The growth factor progranulin binds to TNF receptors and is therapeutic against inflammatory arthritis in mice.
Tang W., Lu Y., Tian QY., Zhang Y., Guo FJ., Liu GY., Syed NM., Lai Y., Lin EA., Kong L., Su J., Yin F., Ding AH., Zanin-Zhorov A., Dustin ML., Tao J., Craft J., Yin Z., Feng JQ., Abramson SB., Yu XP., Liu CJ.

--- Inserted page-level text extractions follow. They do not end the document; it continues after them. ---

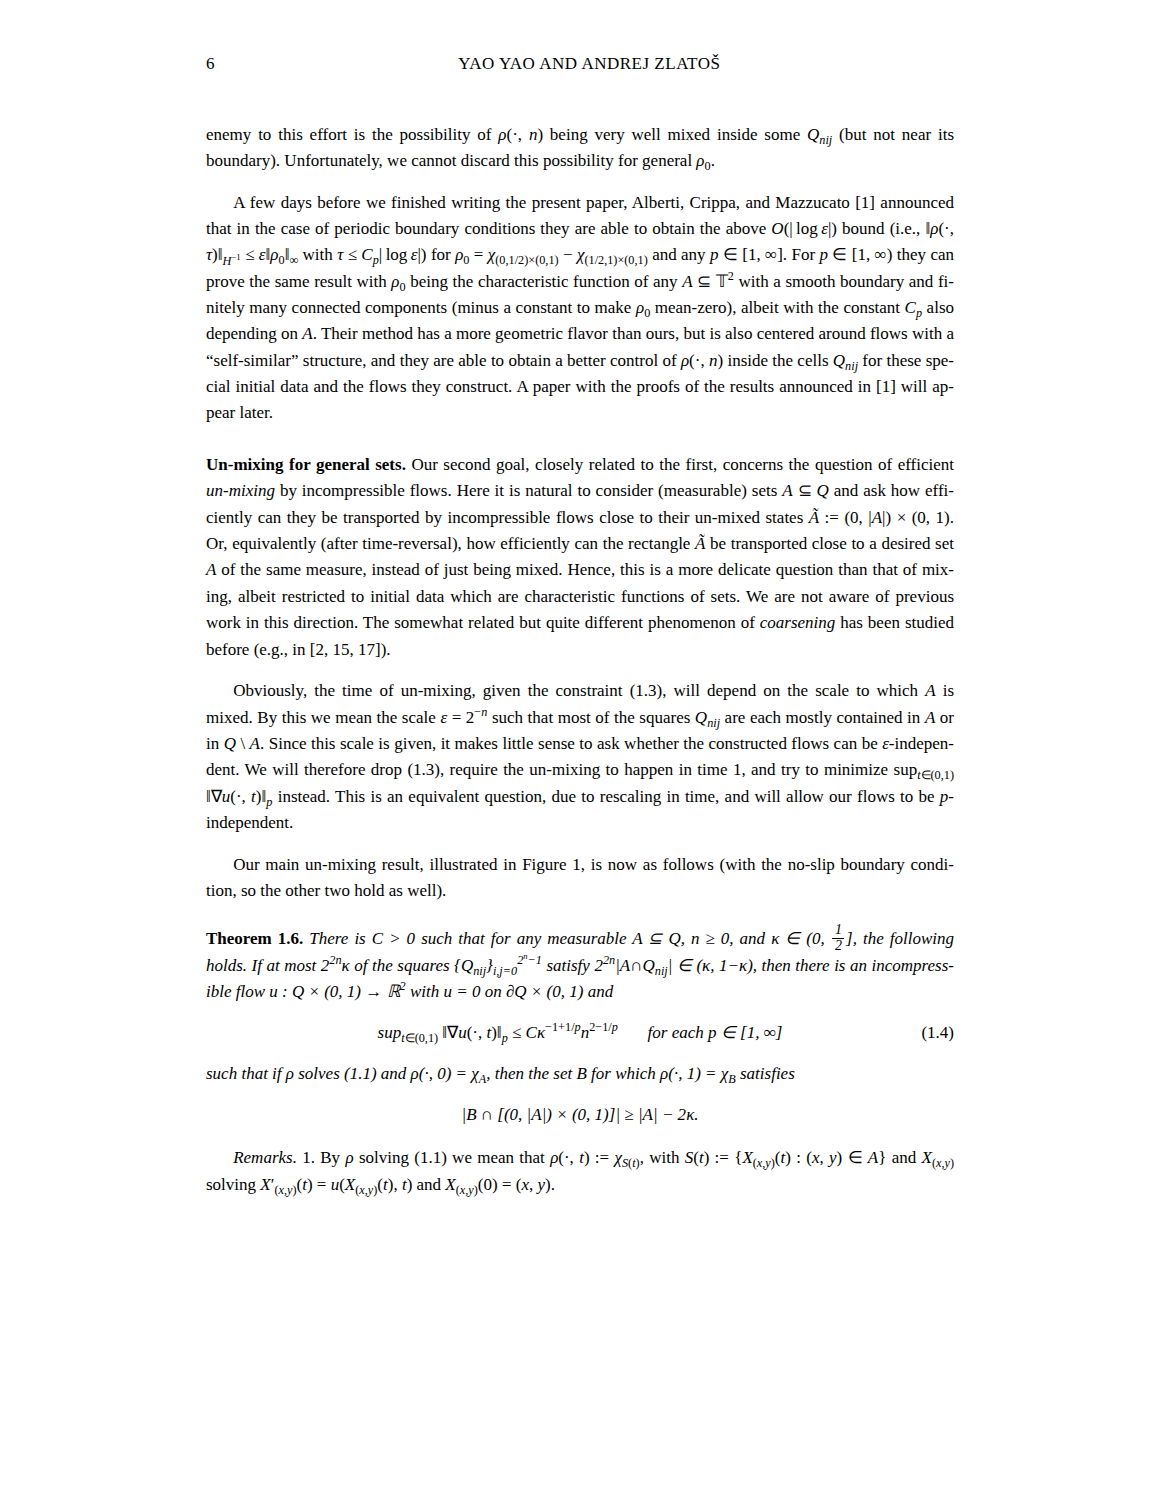6 YAO YAO AND ANDREJ ZLATOŠ
enemy to this effort is the possibility of ρ(·, n) being very well mixed inside some Qnij (but not near its boundary). Unfortunately, we cannot discard this possibility for general ρ0.
A few days before we finished writing the present paper, Alberti, Crippa, and Mazzucato [1] announced that in the case of periodic boundary conditions they are able to obtain the above O(| log ε|) bound (i.e., ‖ρ(·, τ)‖H−1 ≤ ε‖ρ0‖∞ with τ ≤ Cp| log ε|) for ρ0 = χ(0,1/2)×(0,1) − χ(1/2,1)×(0,1) and any p ∈ [1, ∞]. For p ∈ [1, ∞) they can prove the same result with ρ0 being the characteristic function of any A ⊆ 𝕋2 with a smooth boundary and finitely many connected components (minus a constant to make ρ0 mean-zero), albeit with the constant Cp also depending on A. Their method has a more geometric flavor than ours, but is also centered around flows with a “self-similar” structure, and they are able to obtain a better control of ρ(·, n) inside the cells Qnij for these special initial data and the flows they construct. A paper with the proofs of the results announced in [1] will appear later.
Un-mixing for general sets.
Our second goal, closely related to the first, concerns the question of efficient un-mixing by incompressible flows. Here it is natural to consider (measurable) sets A ⊆ Q and ask how efficiently can they be transported by incompressible flows close to their un-mixed states Ã := (0, |A|) × (0, 1). Or, equivalently (after time-reversal), how efficiently can the rectangle Ã be transported close to a desired set A of the same measure, instead of just being mixed. Hence, this is a more delicate question than that of mixing, albeit restricted to initial data which are characteristic functions of sets. We are not aware of previous work in this direction. The somewhat related but quite different phenomenon of coarsening has been studied before (e.g., in [2, 15, 17]).
Obviously, the time of un-mixing, given the constraint (1.3), will depend on the scale to which A is mixed. By this we mean the scale ε = 2−n such that most of the squares Qnij are each mostly contained in A or in Q \ A. Since this scale is given, it makes little sense to ask whether the constructed flows can be ε-independent. We will therefore drop (1.3), require the un-mixing to happen in time 1, and try to minimize supt∈(0,1) ‖∇u(·, t)‖p instead. This is an equivalent question, due to rescaling in time, and will allow our flows to be p-independent.
Our main un-mixing result, illustrated in Figure 1, is now as follows (with the no-slip boundary condition, so the other two hold as well).
Theorem 1.6. There is C > 0 such that for any measurable A ⊆ Q, n ≥ 0, and κ ∈ (0, 12], the following holds. If at most 22nκ of the squares {Qnij}i,j=02n−1 satisfy 22n|A∩Qnij| ∈ (κ, 1−κ), then there is an incompressible flow u : Q × (0, 1) → ℝ2 with u = 0 on ∂Q × (0, 1) and
supt∈(0,1) ‖∇u(·, t)‖p ≤ Cκ−1+1/pn2−1/p for each p ∈ [1, ∞] (1.4)
such that if ρ solves (1.1) and ρ(·, 0) = χA, then the set B for which ρ(·, 1) = χB satisfies
|B ∩ [(0, |A|) × (0, 1)]| ≥ |A| − 2κ.
Remarks. 1. By ρ solving (1.1) we mean that ρ(·, t) := χS(t), with S(t) := {X(x,y)(t) : (x, y) ∈ A} and X(x,y) solving X′(x,y)(t) = u(X(x,y)(t), t) and X(x,y)(0) = (x, y).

The growth factor progranulin (PGRN) has been implicated in embryonic development, tissue repair, tumorigenesis, and inflammation, but its receptors remain unidentified. We report that PGRN bound directly to tumor necrosis factor receptors (TNFRs) and disturbed the TNFα-TNFR interaction. PGRN-deficient mice were susceptible to collagen-induced arthritis, and administration of PGRN reversed inflammatory arthritis. Atsttrin, an engineered protein composed of three PGRN fragments, exhibited selective TNFR binding. PGRN and Atsttrin prevented inflammation in multiple arthritis mouse models and inhibited TNFα-activated intracellular signaling. Collectively, these findings demonstrate that PGRN is a ligand of TNFR, an antagonist of TNFα signaling, and plays a critical role in the pathogenesis of inflammatory arthritis in mice. They also suggest new potential therapeutic interventions for various TNFα-mediated pathologies and conditions, including rheumatoid arthritis.